Required actions:
**A)** Repeat the part of the auction text that opens with the words containing "James D. Julia" and closes with "rising above it.".
**B)** In the text about Julia's last auction, what did Debbie ask the caller to do so she could hear the bid?

James D. Julia was in full-throated auctioneer mode when I hung up the phone earlier today, his voice rising high above all the other competing voices.

With a standing-room-only crowd at Julia’s Auction in Fairfield, Maine, the background noise was overwhelming, even on the phone. Today being Julia’s last-ever auction, the place is packed to the gills with people who just want to experience it and be able to say “I was there.”

“Please yell at me, like you are mad at me, OK?,” instructed Debbie, the Julia’s Auction employee assigned to handle my phone-in bid. She could hardly hear herself, much less her client on the other end of the line. I, too, could only hear a roar, a cacophony of voices, with the auctioneer’s voice occasionally rising above it.

I have been to Julia’s several times, and it has never been anything like this chaos.

Yes, it is a long drive from central Pennsylvania, but if you are into the stuff I am into, then the drive is worth it. If for no other reason than to inspect in person the various antiques (my wife calls it all ‘rusty junk’) of interest.

Julia’s firearms catalogues are phenomenal, presently approached in quality and accuracy only by Amoskeag Auctions, but there is no substitute for being there and seeing the items in person.

Please understand that Julia’s catalogues are more than just sales listings. They are historic repositories of hard-won information, useful to researchers of all sorts, as well as helping set some parameters on overall market prices.

Julia’s catalogue photographs set the industry standard. Nor have I ever seen an example where Julia’s mislead or provided an inaccurate description of some item. No doubt it has happened, but compared to the other auction houses, Julia’s descriptions are perfection. Gospel, really.

The Lancaster double rifle I was interested in came up quickly, and before I could indicate a number, it was already at double what I was prepared to bid. On quick second thought, I was ready to bid higher, but by then the auction price was already beyond double my highest bid, which was still forming in my mouth.

Given information:
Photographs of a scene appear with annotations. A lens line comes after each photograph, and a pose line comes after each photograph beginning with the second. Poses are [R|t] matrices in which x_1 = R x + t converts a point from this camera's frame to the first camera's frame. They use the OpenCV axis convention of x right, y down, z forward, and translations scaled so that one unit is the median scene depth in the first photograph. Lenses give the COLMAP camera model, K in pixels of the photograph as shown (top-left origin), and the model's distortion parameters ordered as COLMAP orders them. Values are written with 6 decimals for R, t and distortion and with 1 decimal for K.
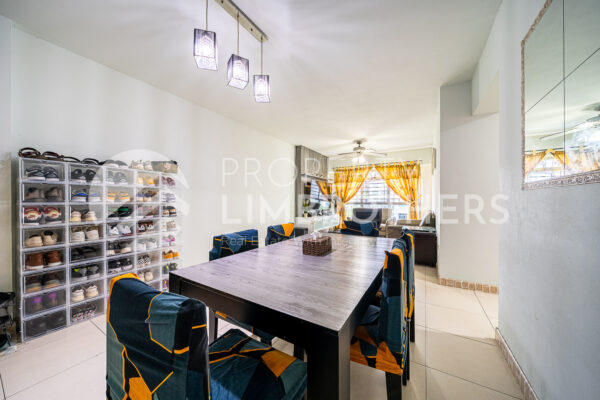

List of solutions:
**A)**
James D. Julia was in full-throated auctioneer mode when I hung up the phone earlier today, his voice rising high above all the other competing voices.

With a standing-room-only crowd at Julia’s Auction in Fairfield, Maine, the background noise was overwhelming, even on the phone. Today being Julia’s last-ever auction, the place is packed to the gills with people who just want to experience it and be able to say “I was there.”

“Please yell at me, like you are mad at me, OK?,” instructed Debbie, the Julia’s Auction employee assigned to handle my phone-in bid. She could hardly hear herself, much less her client on the other end of the line. I, too, could only hear a roar, a cacophony of voices, with the auctioneer’s voice occasionally rising above it.

**B)** Debbie asked the caller to yell at her, as if mad at her.